Peut-il y avoir anniversaire heureux quand on a perdu sa réputation, ruiné son avenir, et, plus prosaïquement, qu'on risque la bagatelle de vingt-trois années de prison ? Mis en examen en mars 2012 pour le détournement présumé de près de 6 millions d'euros de fonds publics dans le cadre de l'affaire Noos, Iñaki Urdangarin pourrait sans doute répondre à la question... Mais l'époux de l'infante Cristina d'Espagne, qui a à son tour été inculpée - le 7 janvier 2014 - dans le même dossier, s'efforce de faire profil bas.
Et c'est logiquement dans la plus grande discrétion que le gendre du roi Juan Carlos Ier d'Espagne, lâché par la Maison royale dès la fin de l'année 2011 et passé du statut d'ancienne gloire nationale (champion de handball médaillé olympique) à paria honni, a célébré ses 46 ans, mercredi 15 janvier 2014.
Accompagné de sa mère Claire Françoise Liebaert Courtain, chez qui il était allé passer le Nouvel An à Vitoria, et de l'une de ses cinq soeurs, celui qui faisait autrefois figure de gendre idéal (outre son physique avenant et ses réalisations sportives, il avait le profil parfait pour insuffler un coup de jeune à la monarchie et fédérer diverses catégories dde la population) s'est rendu à Genève, où vit depuis septembre 2013 son épouse l'infante Cristina, avec leurs quatre enfants - Juan Valentin (14 ans), Pablo (13 ans), Miguel (11 ans) et Irene (8 ans).
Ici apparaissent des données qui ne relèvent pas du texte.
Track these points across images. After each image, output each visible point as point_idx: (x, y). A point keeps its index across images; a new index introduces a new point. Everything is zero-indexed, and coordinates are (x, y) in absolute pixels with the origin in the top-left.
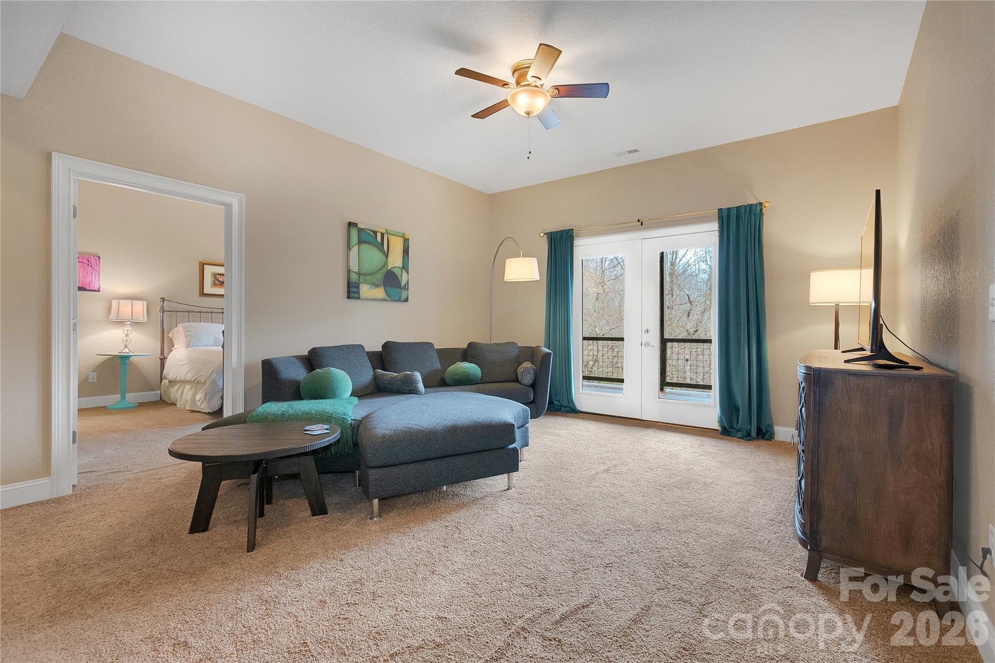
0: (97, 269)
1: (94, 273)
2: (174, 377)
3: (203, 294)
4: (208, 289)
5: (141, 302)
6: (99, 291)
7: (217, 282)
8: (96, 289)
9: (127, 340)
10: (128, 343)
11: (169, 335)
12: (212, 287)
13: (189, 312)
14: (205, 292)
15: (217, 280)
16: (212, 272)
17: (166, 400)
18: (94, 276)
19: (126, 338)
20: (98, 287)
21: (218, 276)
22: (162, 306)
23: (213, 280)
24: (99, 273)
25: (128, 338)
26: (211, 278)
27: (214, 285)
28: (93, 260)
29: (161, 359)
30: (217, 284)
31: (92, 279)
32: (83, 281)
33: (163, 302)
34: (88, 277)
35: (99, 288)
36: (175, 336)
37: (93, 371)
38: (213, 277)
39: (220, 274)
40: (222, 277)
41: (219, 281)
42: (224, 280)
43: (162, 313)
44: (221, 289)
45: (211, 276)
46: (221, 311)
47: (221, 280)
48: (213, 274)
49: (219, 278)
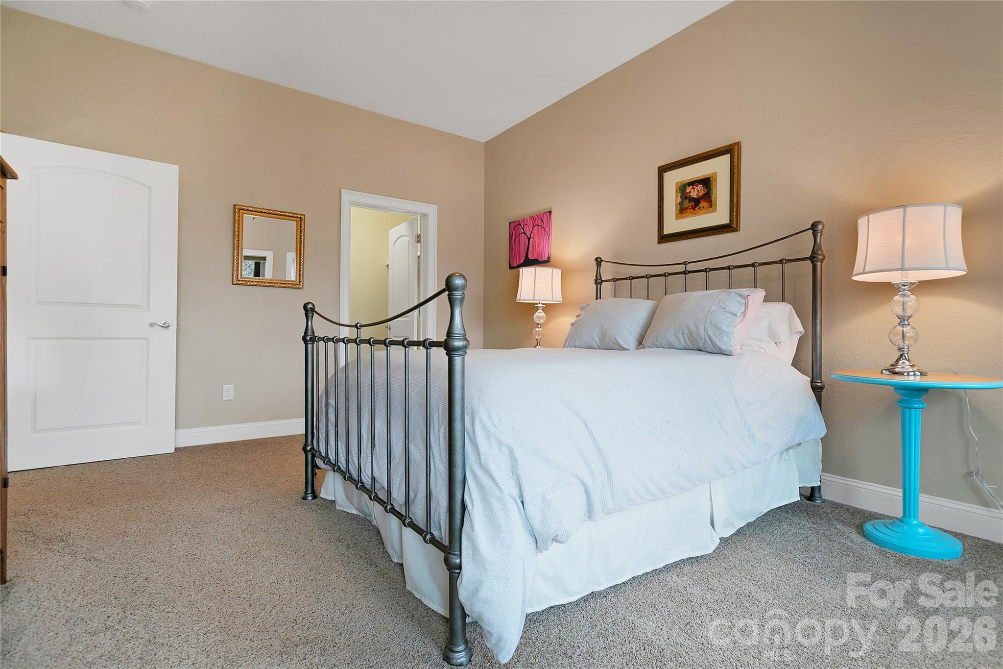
0: (548, 230)
1: (545, 237)
3: (661, 238)
4: (671, 225)
6: (549, 261)
7: (687, 204)
8: (546, 259)
9: (538, 331)
10: (540, 337)
12: (678, 217)
13: (631, 278)
14: (665, 234)
15: (686, 198)
16: (676, 183)
18: (545, 241)
21: (689, 189)
22: (598, 274)
23: (679, 200)
24: (549, 236)
25: (540, 329)
26: (677, 196)
27: (683, 211)
28: (545, 219)
30: (687, 208)
31: (544, 245)
33: (600, 266)
34: (541, 244)
35: (549, 257)
38: (679, 194)
39: (693, 183)
40: (696, 188)
41: (692, 199)
42: (701, 194)
43: (599, 286)
44: (694, 216)
45: (677, 192)
46: (681, 268)
47: (694, 196)
48: (679, 187)
49: (690, 192)
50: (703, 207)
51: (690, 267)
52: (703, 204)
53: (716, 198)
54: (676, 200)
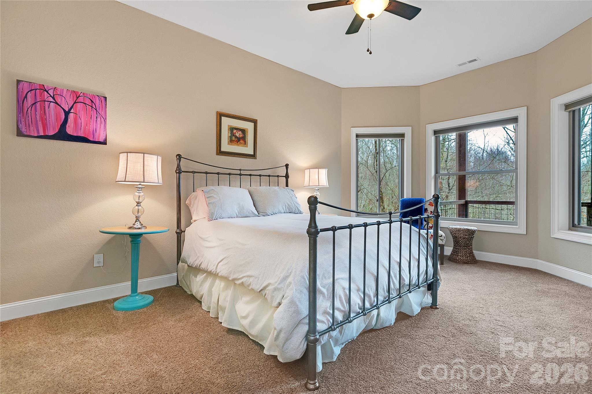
0: (103, 113)
1: (99, 119)
2: (197, 263)
3: (220, 152)
4: (226, 147)
5: (155, 157)
6: (104, 143)
7: (234, 138)
8: (101, 139)
9: (138, 209)
10: (140, 214)
11: (186, 203)
12: (229, 144)
13: (207, 173)
14: (222, 150)
15: (233, 135)
16: (228, 125)
17: (183, 286)
18: (99, 122)
19: (137, 207)
20: (104, 138)
21: (235, 131)
22: (179, 166)
23: (230, 135)
24: (105, 120)
25: (140, 208)
26: (228, 132)
27: (231, 141)
28: (97, 102)
29: (177, 233)
30: (234, 141)
31: (96, 126)
32: (85, 129)
33: (180, 160)
34: (91, 123)
35: (106, 140)
36: (192, 203)
37: (98, 253)
38: (230, 132)
39: (238, 129)
40: (239, 132)
41: (236, 137)
42: (241, 136)
43: (178, 174)
44: (237, 146)
45: (228, 130)
46: (238, 172)
47: (237, 136)
48: (230, 128)
49: (235, 133)
50: (242, 143)
51: (242, 172)
52: (241, 141)
53: (248, 141)
54: (228, 134)
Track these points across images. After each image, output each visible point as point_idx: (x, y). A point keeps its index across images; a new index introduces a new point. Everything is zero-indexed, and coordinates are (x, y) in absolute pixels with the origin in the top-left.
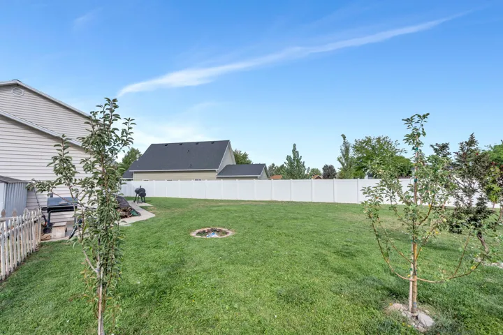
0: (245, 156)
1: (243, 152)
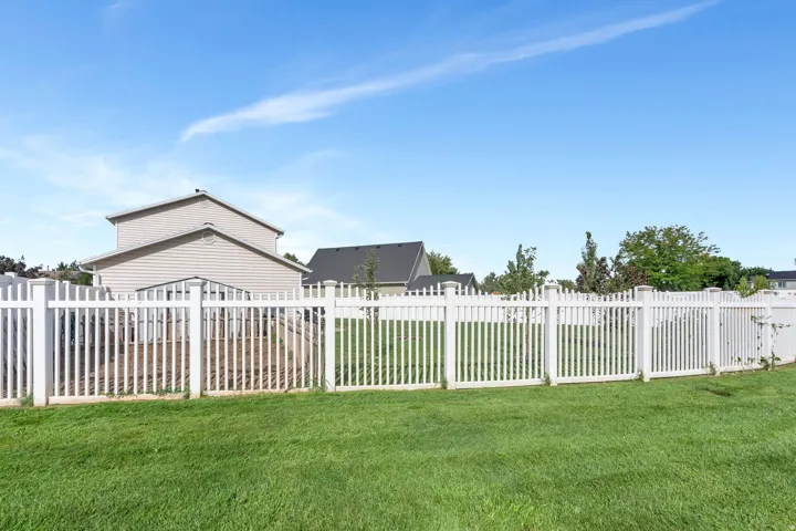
0: (447, 262)
1: (443, 255)
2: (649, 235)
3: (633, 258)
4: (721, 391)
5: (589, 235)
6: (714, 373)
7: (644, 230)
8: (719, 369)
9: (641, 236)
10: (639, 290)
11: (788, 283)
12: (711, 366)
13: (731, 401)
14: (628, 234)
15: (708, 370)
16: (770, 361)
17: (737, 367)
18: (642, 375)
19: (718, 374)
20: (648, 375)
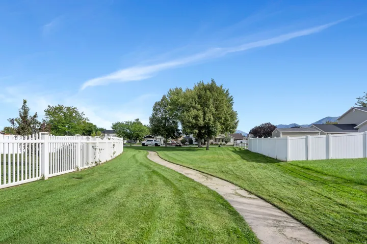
2: (60, 108)
3: (52, 119)
4: (79, 176)
5: (25, 102)
6: (78, 170)
7: (57, 106)
8: (80, 168)
9: (56, 109)
10: (42, 134)
11: (110, 135)
12: (77, 168)
13: (82, 180)
14: (49, 106)
15: (76, 169)
16: (98, 163)
17: (87, 167)
18: (43, 177)
19: (80, 170)
20: (47, 176)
Lui continue de vivre à Barcelone, où le couple a été contraint de vendre l'an dernier sa villa très cossue de la banlieue chic de Pedralbes, dont la moitié du produit de la vente a été saisi en novembre, à l'instar de 16 biens immobiliers d'Iñaki, pour couvrir sa caution. D'où le déménagement de Cristina vers la Suisse, sous couvert d'enjeux professionnels et de désir de protéger les enfants...
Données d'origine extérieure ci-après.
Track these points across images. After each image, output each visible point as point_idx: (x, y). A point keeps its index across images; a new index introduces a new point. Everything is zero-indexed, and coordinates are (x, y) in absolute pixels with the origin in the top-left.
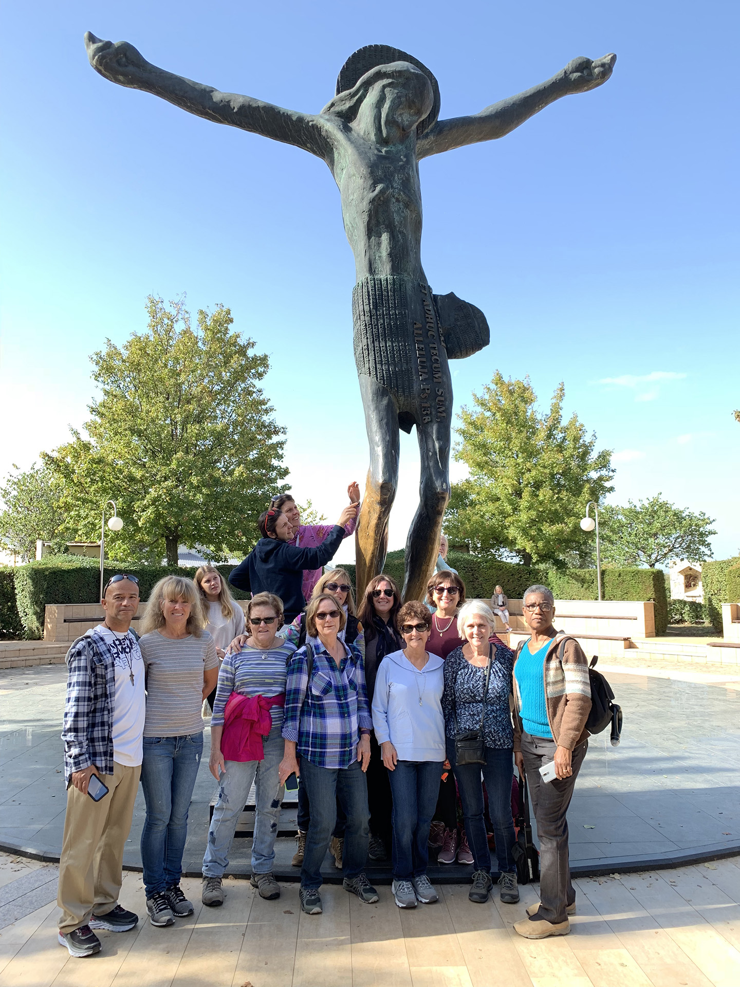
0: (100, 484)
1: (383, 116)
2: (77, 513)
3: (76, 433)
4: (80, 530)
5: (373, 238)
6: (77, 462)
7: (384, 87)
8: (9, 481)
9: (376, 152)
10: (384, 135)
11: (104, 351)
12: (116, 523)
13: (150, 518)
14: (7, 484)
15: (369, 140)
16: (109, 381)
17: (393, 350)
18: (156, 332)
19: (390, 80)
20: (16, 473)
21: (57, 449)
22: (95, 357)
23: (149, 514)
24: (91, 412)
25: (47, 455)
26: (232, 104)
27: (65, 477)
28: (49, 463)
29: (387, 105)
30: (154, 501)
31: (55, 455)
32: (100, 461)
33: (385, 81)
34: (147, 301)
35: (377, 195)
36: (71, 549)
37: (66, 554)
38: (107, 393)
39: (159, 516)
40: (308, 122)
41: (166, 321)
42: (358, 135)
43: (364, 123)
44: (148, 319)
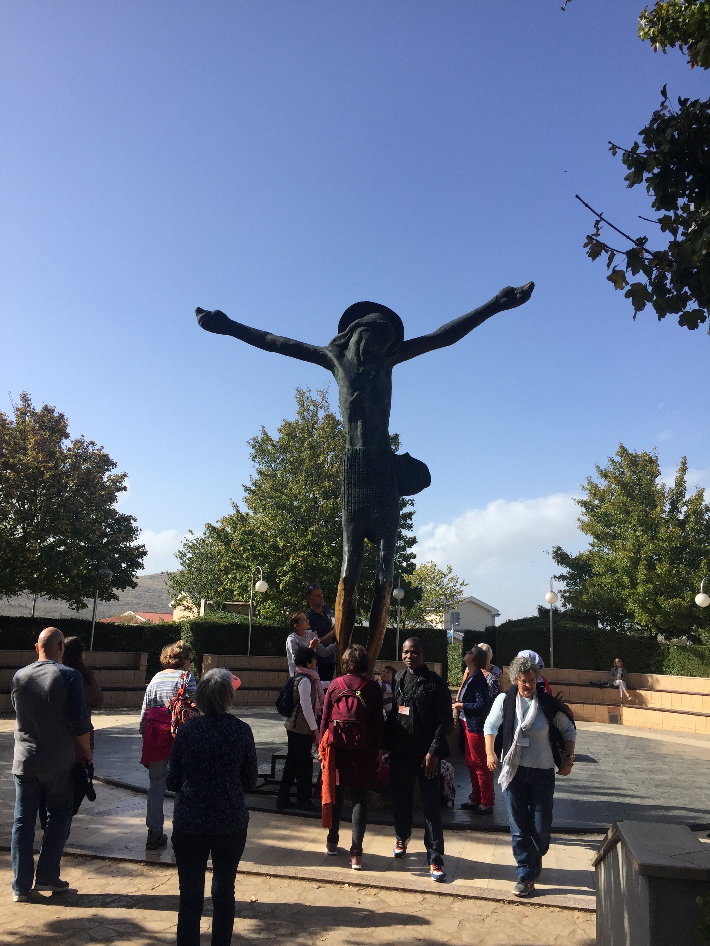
0: (251, 552)
1: (361, 348)
2: (233, 575)
3: (236, 506)
4: (236, 590)
5: (353, 423)
6: (235, 532)
7: (361, 332)
8: (185, 545)
9: (356, 371)
10: (362, 360)
11: (260, 436)
12: (261, 586)
13: (289, 582)
14: (184, 547)
15: (354, 363)
16: (263, 461)
17: (360, 494)
18: (303, 418)
19: (365, 328)
20: (190, 537)
21: (220, 520)
22: (252, 442)
23: (288, 579)
24: (245, 491)
25: (211, 526)
26: (277, 342)
27: (225, 545)
28: (212, 532)
29: (363, 343)
30: (293, 567)
31: (218, 525)
32: (251, 532)
33: (362, 328)
34: (296, 392)
35: (354, 399)
36: (228, 608)
37: (223, 612)
38: (260, 473)
39: (296, 580)
40: (320, 352)
41: (312, 408)
42: (348, 359)
43: (350, 353)
44: (297, 408)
De temps à autre, le mari de l'infante rejoint les siens en Suisse, où Cristina poursuit ses activités à la tête de la branche internationale de la Fondation La Caixa, et profitant d'un match de handball de leur fils aîné ou d'un entraînement de tennis d'un des cadets. Mais en dehors de quelques occasions, comme le 14e anniversaire de Juan Valentin le 28 septembre, une promenade ensemble au grand air helvétique le 30 novembre, ou le Noël de la famille royale au palais madrilène de la Zarzuela, les occasions de se retrouver en famille sont relativement rares, et le contexte difficile.
Outre un mariage - toujours solide en dépit des circonstances et du fait que l'infante et son époux font avocats à part - qui pourrait ne pas survivre à la chronique judiciaire et à l'opprobre, l'ancien héros du club de handball de Barcelone encourt vingt-trois ans de prison pour les agissements délictueux qu'on le soupçonne d'avoir commis alors qu'il présidait (de 2004 à 2006) l'Instituto Noos, organisme à but non lucratif en charge de l'organisation d'un congrès international à Majorque, dans les Baléares. Prévarication, malversation, faux en écriture, fraude, et deux cas de fraude fiscale, la liste des six chefs d'inculpation retenus par le procureur anticorruption Pedro Horrach et révélée en décembre par le quotidien El Mundo est accablante, assortie par surcroît d'une amende de 2,5 millions d'euros concernant Iñaki Urdangarin et son associé de l'époque, Diego Torres. Le journal de centre-droit a également avancé que la peine maximale pour les faits éventuellement reprochés à l'infante Cristina s'élèverait à 11 ans de réclusion... Présente à Barcelone au lendemain de sa mise en examen pour discuter avec ses avocats, dont le ténor du barreau Miquel Roca qui souhaitait déposer un recours, l'intéressée s'est mise à la disposition du juge d'instruction, auquel elle fera face le 8 février à Palma de Majorque dans une atmosphère immanquablement délétère.